Transcribed page text
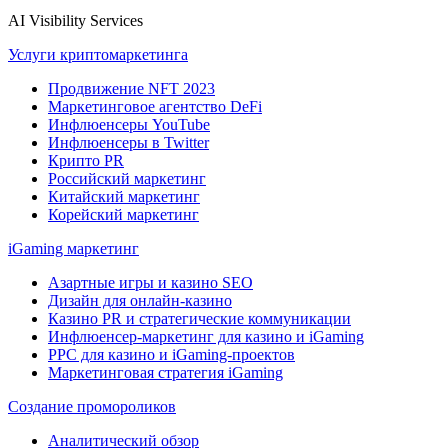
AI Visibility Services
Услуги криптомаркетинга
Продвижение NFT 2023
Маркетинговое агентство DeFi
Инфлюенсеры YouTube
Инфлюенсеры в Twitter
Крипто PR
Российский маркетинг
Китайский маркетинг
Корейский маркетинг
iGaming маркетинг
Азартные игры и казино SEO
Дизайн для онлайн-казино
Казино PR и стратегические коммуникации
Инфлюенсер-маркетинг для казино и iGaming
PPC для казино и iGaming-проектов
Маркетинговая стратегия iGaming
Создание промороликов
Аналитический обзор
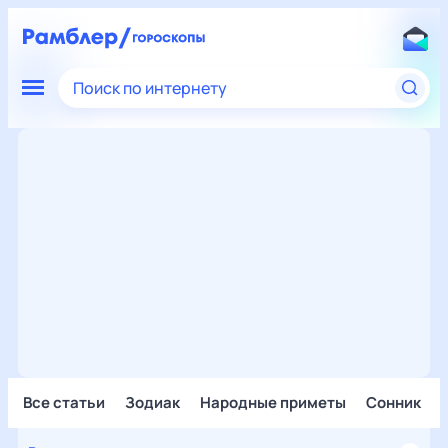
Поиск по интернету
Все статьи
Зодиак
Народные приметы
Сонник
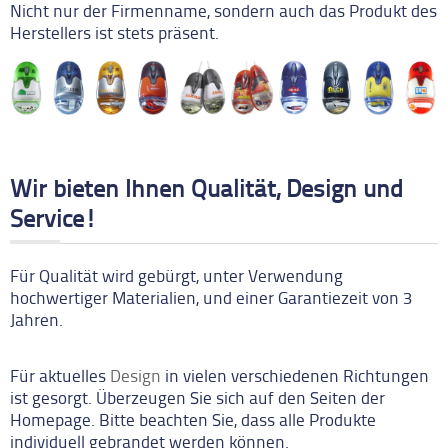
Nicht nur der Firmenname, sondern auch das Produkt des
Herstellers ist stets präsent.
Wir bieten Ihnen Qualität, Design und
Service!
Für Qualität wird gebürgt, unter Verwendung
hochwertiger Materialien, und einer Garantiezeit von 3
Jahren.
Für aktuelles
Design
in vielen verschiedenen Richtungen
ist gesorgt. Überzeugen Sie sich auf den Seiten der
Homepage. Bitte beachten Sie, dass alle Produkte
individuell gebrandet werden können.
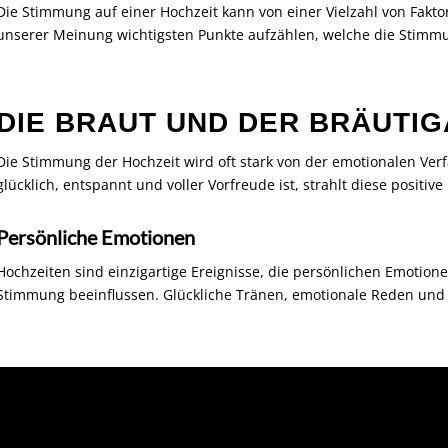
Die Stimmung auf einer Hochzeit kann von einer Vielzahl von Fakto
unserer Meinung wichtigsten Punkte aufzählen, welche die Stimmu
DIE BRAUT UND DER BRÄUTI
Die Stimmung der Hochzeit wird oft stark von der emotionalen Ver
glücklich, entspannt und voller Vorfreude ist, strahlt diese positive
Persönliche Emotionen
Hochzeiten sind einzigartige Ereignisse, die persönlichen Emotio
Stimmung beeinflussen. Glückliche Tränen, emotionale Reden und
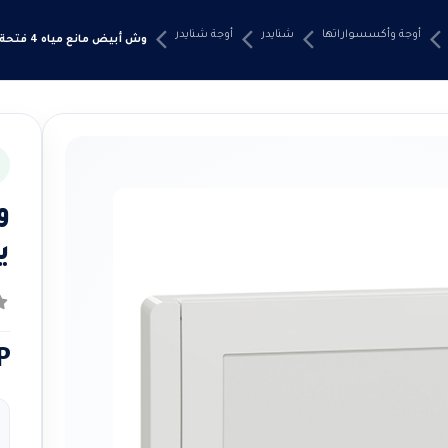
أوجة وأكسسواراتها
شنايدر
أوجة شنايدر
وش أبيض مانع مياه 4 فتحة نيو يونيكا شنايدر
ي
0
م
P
--
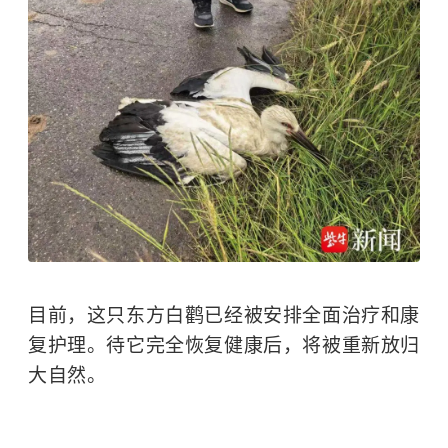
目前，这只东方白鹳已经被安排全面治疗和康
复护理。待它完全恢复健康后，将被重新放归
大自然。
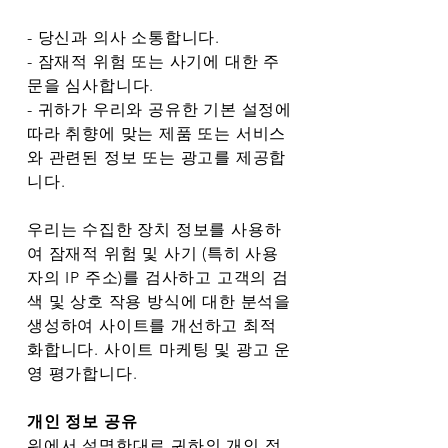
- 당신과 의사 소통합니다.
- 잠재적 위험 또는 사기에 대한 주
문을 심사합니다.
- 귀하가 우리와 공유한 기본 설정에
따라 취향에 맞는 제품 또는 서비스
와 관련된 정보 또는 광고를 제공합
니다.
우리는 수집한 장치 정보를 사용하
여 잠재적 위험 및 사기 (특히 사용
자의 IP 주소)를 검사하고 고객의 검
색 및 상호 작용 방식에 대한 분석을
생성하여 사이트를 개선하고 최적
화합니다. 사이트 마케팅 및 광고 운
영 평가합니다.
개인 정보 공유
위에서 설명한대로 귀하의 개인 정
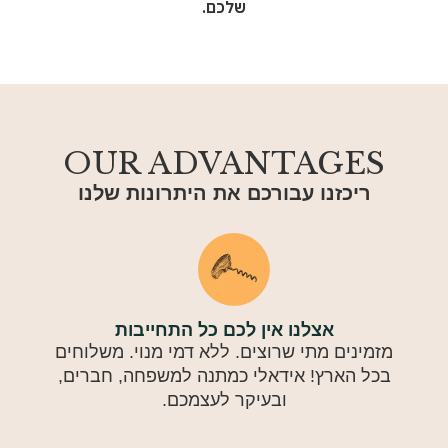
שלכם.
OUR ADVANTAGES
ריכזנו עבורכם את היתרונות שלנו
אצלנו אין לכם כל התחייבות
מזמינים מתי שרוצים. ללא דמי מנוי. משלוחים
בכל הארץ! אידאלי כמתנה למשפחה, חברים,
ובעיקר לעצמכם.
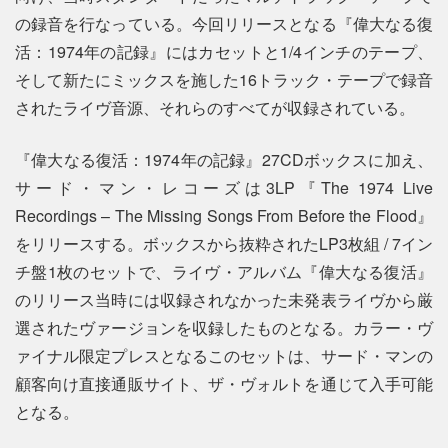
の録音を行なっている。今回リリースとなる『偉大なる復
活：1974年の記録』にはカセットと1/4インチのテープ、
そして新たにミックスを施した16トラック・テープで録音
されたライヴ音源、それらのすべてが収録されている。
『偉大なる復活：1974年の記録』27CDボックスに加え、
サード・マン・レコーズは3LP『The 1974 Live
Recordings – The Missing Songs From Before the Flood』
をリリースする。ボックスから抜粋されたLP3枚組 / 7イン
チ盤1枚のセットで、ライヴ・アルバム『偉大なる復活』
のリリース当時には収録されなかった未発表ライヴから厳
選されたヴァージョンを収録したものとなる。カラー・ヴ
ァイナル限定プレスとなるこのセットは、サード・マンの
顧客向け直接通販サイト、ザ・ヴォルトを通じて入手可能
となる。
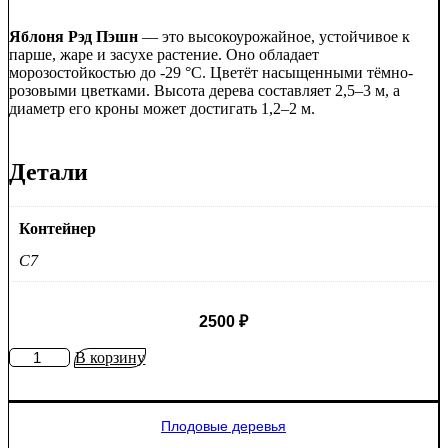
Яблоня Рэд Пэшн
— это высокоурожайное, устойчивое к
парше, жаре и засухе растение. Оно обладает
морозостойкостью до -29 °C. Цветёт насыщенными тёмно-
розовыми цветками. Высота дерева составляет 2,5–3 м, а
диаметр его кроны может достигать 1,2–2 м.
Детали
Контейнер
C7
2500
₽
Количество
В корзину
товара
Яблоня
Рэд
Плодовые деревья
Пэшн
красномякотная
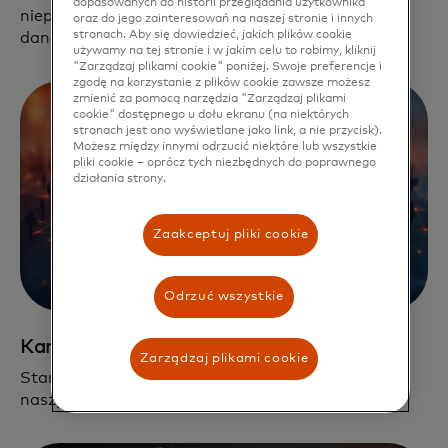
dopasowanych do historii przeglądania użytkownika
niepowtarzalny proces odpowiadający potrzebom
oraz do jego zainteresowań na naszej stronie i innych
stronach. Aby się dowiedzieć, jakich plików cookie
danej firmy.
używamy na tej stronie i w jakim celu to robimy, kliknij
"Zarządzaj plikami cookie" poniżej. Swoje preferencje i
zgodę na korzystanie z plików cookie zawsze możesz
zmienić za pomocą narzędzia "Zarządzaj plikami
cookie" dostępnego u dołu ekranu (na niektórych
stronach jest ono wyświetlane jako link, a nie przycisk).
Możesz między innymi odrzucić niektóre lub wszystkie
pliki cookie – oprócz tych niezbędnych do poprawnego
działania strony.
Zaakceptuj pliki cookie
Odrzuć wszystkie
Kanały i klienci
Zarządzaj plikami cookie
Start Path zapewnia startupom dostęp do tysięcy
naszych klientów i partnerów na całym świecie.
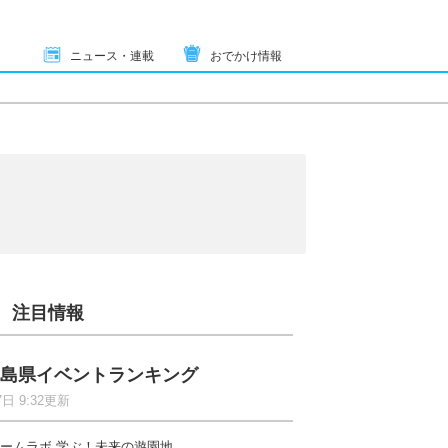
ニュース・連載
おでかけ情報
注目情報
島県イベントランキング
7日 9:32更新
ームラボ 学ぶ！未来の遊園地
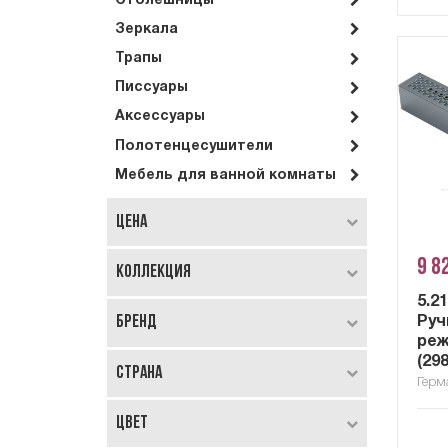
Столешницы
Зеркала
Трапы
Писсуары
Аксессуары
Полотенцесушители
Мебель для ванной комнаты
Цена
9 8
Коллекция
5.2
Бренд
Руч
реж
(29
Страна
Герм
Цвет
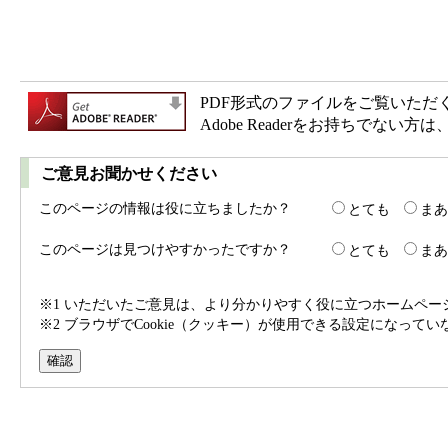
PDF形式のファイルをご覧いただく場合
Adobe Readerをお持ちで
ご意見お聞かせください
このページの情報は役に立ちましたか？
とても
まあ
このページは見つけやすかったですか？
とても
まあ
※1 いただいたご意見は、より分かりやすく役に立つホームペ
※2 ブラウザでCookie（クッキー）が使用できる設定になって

• [DIRECTIONS FOR THIS TASK]:
Convert the material from the line containing "AI Visibility Services" through the line containing "Stimmung beeinflussen. Glückliche" into a JSON list of strings, one string per line and no blank lines. Leave out the picture markers.

• [FINAL ANSWER]:
[
  "AI Visibility Services",
  "Услуги криптомаркетинга",
  "Продвижение NFT 2023",
  "Маркетинговое агентство DeFi",
  "Инфлюенсеры YouTube",
  "Инфлюенсеры в Twitter",
  "Крипто PR",
  "Российский маркетинг",
  "Китайский маркетинг",
  "Корейский маркетинг",
  "iGaming маркетинг",
  "Азартные игры и казино SEO",
  "Дизайн для онлайн-казино",
  "Казино PR и стратегические коммуникации",
  "Инфлюенсер-маркетинг для казино и iGaming",
  "PPC для казино и iGaming-проектов",
  "Маркетинговая стратегия iGaming",
  "Создание промороликов",
  "Аналитический обзор",
  "Поиск по интернету",
  "Все статьи",
  "Зодиак",
  "Народные приметы",
  "Сонник",
  "Nicht nur der Firmenname, sondern auch das Produkt des",
  "Herstellers ist stets präsent.",
  "Wir bieten Ihnen Qualität, Design und",
  "Service!",
  "Für Qualität wird gebürgt, unter Verwendung",
  "hochwertiger Materialien, und einer Garantiezeit von 3",
  "Jahren.",
  "Für aktuelles",
  "Design",
  "in vielen verschiedenen Richtungen",
  "ist gesorgt. Überzeugen Sie sich auf den Seiten der",
  "Homepage. Bitte beachten Sie, dass alle Produkte",
  "individuell gebrandet werden können.",
  "Die Stimmung auf einer Hochzeit kann von einer Vielzahl von Fakto",
  "unserer Meinung wichtigsten Punkte aufzählen, welche die Stimmu",
  "DIE BRAUT UND DER BRÄUTI",
  "Die Stimmung der Hochzeit wird oft stark von der emotionalen Ver",
  "glücklich, entspannt und voller Vorfreude ist, strahlt diese positive",
  "Persönliche Emotionen",
  "Hochzeiten sind einzigartige Ereignisse, die persönlichen Emotio",
  "Stimmung beeinflussen. Glückliche Tränen, emotionale Reden und"
]